We fling our apologies out between gritted teeth and if our loved one doesn’t accept it wholeheartedly, we say, it’s on them. If you’re wondering if this applies to you, here’s a test to offer yourself. We can ask ourselves when we’re more honest and open with our mistakes. Is it when we’re with the person we’ve hurt? Do we make ourselves vulnerable and allow ourselves to feel the full hurt they experience? Do we allow ourselves to remain open and refrain from the defensiveness and shame that comes when we’ve hurt someone, or do we issue denials, rationalizations, and half apologies in their presence, and beat ourselves up when we’re alone?

We don’t engage in these habits because we don’t care. It’s the opposite. We care too much. We flagellate ourselves so much that by the time we’re in front of another person asking for forgiveness, we’re so raw that every word stabs us in a wound that is still fresh and tender.

Unfortunately, as Jews, we’re born with guilt. Beating ourselves up is our own national pastime. But it’s misguided. We need to love ourselves in private. We need to be compassionate and understanding even of those parts of ourselves that are sub-optimal. And, when our loved one comes to us with their hurt, when we’re standing together acknowledging our failure, we come to them with vulnerability. We lay ourselves bare in asking forgiveness. We open ourselves up to hear their hurt and pain.

If for no reason other than the fact that they’re much more likely to forgive us than we are to forgive ourselves. We know that their true forgiveness is a prerequisite for our own forgiveness. And even then, it might not be enough.

The process of teshuva is a process in which we must engage. We must become better people. But we can do so while loving ourselves as well. The one relationship that we will never get away from is the relationship we have with ourselves. It becomes the basis for every relationship we ever have. If we’re judgmental of ourselves, we’ll be judgmental of others. If we’re critical or abusive of ourselves, we’ll criticize and abuse those around us.
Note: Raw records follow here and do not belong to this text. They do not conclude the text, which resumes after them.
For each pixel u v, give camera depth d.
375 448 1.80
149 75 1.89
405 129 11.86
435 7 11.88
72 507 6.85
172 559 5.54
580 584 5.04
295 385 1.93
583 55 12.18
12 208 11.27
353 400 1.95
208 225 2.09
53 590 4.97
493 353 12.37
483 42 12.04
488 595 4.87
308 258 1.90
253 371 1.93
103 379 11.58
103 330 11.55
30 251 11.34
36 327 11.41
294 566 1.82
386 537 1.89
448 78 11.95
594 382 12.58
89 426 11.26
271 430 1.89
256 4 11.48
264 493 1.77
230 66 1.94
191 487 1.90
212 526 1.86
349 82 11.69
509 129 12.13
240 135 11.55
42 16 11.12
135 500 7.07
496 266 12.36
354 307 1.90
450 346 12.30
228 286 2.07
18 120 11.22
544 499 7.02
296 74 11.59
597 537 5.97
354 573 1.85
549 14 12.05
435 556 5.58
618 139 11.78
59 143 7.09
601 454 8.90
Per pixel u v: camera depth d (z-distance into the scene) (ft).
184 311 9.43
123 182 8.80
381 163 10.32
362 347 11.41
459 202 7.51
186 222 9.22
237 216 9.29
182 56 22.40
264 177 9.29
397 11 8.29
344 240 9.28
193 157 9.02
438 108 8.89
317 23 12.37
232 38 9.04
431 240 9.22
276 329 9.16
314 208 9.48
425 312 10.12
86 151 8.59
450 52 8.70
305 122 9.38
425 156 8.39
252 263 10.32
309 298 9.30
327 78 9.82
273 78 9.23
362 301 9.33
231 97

Think about this for a second. How often do you look in the mirror? Most of us would say that we look in the mirror at least a couple of times a day. The problem is that whenever we look in the mirror, we are looking at what is wrong, what needs to be fixed. We poke and prod, we pull and flatten seeing all the flaws, but when was the last time you looked at yourself in the mirror and loved what you saw? When was the last time you (and I know some of you may laugh at this) said something nice to yourself?

Loving and being compassionate to yourself does not mean you can’t improve. Self-compassion is a prerequisite for positive change.

It’s our obligation as beings created in the divine image. It’s our burden.

And it’s our privilege. We get to improve. We get to become better versions of ourselves. And the only way to do that is through self-compassion. Some people worry that self-compassion is selfish, that if we’re nice to ourselves and like ourselves the way you are, then we won’t change. But the kinder we are to ourselves, the kinder we will be with others. Self-compassion is a cornerstone of positive relationships. The more judgmental and critical we are with ourselves, the more likely we’ll be judgmental and critical of others.

In the words of Dr. Christopher Germer, “accepting our flaws doesn’t mean that our behavior can’t or shouldn’t change. Each of us has room to grow and grow we must.” But, he says, “We start by befriending who we are today, no matter how fumbling, incomplete, or clueless we are.”

It is my hope and prayer for all of us that over the next few days, we are blessed to experience the give and take of real forgiveness. May we learn from our mistakes, and compassionately guide ourselves back, may we do teshuva and return to the people we want to be.